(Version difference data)
*** Begin section ***

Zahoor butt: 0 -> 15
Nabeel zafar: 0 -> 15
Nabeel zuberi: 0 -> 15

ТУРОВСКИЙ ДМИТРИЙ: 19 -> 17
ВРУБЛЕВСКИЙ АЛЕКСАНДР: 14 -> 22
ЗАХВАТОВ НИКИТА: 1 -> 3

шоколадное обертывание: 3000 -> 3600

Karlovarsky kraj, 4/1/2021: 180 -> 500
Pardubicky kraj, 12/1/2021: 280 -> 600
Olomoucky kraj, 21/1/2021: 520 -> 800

*** End section ***
*** Begin section ***

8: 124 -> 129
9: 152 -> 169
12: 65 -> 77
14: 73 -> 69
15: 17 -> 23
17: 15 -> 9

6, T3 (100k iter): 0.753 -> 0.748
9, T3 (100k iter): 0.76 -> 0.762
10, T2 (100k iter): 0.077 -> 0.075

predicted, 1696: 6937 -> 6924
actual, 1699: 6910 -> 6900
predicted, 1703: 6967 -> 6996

*** End section ***

> _Your task_: In the entries above, find the line with "8: 124 -> 129" and the line with "actual, 1699: 6910 -> 6900", then restate word for word both of them and every line between, with nothing more.

> _Answer space_:
8: 124 -> 129
9: 152 -> 169
12: 65 -> 77
14: 73 -> 69
15: 17 -> 23
17: 15 -> 9

6, T3 (100k iter): 0.753 -> 0.748
9, T3 (100k iter): 0.76 -> 0.762
10, T2 (100k iter): 0.077 -> 0.075

predicted, 1696: 6937 -> 6924
actual, 1699: 6910 -> 6900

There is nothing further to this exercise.